Эксперты тогда тоже пророчили гибель бальсового плота. Но «Кон-Тики» не развалился, не размок, не утонул — Хейердал следовал своему главному принципу: делать все точно так же, как древние. Поэтому он взял для «Кон-Тики» не сухую, как ему советовали, а свежесрезанную бальсу, которая не могла ни размокнуть, ни потонуть, потому что удельный вес ее сока был значительно меньше удельного веса морской воды. И в этот раз Хейердал до тонкости изучал историю камышовых лодок, знакомился с технологией их строительства на африканских озерах и реках Центральной Америки, нанял трех африканских негров из племени будума, в котором навыки вязания папирусных лодок передавались из поколения в поколение. Они и построили «Ра» у великих пирамид под Каиром. Из этих же соображений Хейердал пригласил известного шведского писателя и крупнейшего специалиста по истории кораблестроения Бьёрна Ландстрёма, который сделал рабочие чертежи «Ра» и в конце концов пришел к выводу, что камышовые лодки древних, пожалуй, обладали куда более высокими мореходными качествами, чем он допускал, когда писал свою знаменитую книгу «Корабль».

Не считая радио, была только единственная вполне современная деталь: итальянец Карло Маури и египтянин Жорж Сориал, надев акваланги, ныряли под «Ра», следили за состоянием днища и, если нужно было, делали текущий ремонт. Но это делалось потому, что просто таков современный человек. Еще в большей степени, чем древний, он склонен увеличивать надежность своих предприятий, тем более таких непростых, как плавание через океан.

Мы подробно рассказываем об эволюции создания папирусной лодки для того, чтобы показать, как скрупулезно подходит Хейердал к своим экспериментам по моделированию истории. Не упускается ни одна мелочь. Только в этом случае модель становится достоверной и надежной. Такой получилась модель «Кон-Тики» — время прибытия на острова Полинезии было рассчитано с точностью до нескольких дней; такой стала и модель плавания на «Ра». Тем не менее в предстартовой полемике новое плавание Хейердала иногда называли как угодно, но не научным экспериментом. Например, видный норвежский ученый Хеннинг Сивертс говорил: если Хейердал переживет свою затею, то это будет великолепный спортивный подвиг, который не имеет к науке никакого отношения.

Первая реакция на подобные высказывания — просто удивление. Как будто еще ничего не было — ни экспедиции на остров Пасхи, ни капитальных трудов по полинезийской культуре, ни, наконец, всеобщего признания.

Но потом удивление проходит. Ты начинаешь понимать, что иначе и быть не может. Просто еще очень сильны позиции традиционной науки. Система Хейердала уже принята на вооружение учеными. Археологи и этнографы вольно и невольно моделируют историю — ставят себя мысленно или физически на место древнего человека и таким образом пытаются установить истину. Например, выдалбливают кремневым топором лодку, изготовляют древними способами каменные орудия и смотрят, сколько на это уходит времени. А ученые традиционного толка твердят свое: нет, это не наука.

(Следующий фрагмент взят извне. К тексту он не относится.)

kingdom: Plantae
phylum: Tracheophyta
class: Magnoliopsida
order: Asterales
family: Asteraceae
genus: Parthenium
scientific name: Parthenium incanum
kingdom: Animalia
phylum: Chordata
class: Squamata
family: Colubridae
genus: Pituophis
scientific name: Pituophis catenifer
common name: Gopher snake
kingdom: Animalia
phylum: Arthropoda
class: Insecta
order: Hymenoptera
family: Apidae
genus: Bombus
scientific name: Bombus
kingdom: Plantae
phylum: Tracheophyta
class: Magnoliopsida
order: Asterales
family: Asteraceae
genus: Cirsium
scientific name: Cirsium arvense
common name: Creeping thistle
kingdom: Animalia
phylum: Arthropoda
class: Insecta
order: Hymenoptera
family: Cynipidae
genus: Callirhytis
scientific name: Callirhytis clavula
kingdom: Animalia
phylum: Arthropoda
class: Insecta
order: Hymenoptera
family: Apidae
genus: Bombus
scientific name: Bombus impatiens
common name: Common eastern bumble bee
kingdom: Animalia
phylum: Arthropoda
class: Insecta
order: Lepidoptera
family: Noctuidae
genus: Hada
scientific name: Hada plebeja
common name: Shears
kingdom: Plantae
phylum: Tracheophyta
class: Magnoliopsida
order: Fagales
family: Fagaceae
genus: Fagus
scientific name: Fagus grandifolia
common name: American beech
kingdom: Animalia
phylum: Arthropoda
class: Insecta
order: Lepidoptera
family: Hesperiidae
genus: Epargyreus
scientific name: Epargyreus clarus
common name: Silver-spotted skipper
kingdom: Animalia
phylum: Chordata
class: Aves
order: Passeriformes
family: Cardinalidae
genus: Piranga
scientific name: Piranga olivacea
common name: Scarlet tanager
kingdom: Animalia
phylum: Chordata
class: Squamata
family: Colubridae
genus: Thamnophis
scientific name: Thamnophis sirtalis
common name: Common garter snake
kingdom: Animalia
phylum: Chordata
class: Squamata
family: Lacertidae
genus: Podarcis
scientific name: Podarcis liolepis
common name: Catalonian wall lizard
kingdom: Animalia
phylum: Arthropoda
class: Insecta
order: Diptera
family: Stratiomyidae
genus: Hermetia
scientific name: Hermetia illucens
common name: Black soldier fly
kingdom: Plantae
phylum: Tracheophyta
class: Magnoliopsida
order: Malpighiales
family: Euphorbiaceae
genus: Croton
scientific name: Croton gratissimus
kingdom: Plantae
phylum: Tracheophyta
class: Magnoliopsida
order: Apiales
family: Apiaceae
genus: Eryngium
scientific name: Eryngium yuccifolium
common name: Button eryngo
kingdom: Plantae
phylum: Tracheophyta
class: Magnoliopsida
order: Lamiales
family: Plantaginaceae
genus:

Ну хорошо, если это не наука, то что же тогда наука? Не рискуя углубиться в дебри этой сложной и запутанной проблемы, зададимся другим, более простым вопросом: можно ли исследователю моделировать на себе, своей психике определенные процессы нашей быстротекущей жизни? Наверное, да. Ведь моделируем же мы их мысленно и на вычислительных машинах. И потом, как иначе начинать исследование далекой истории, о которой почти не сохранилось информации, если не поставить себя в приблизительно такие же природные условия, в которых могли находиться древние?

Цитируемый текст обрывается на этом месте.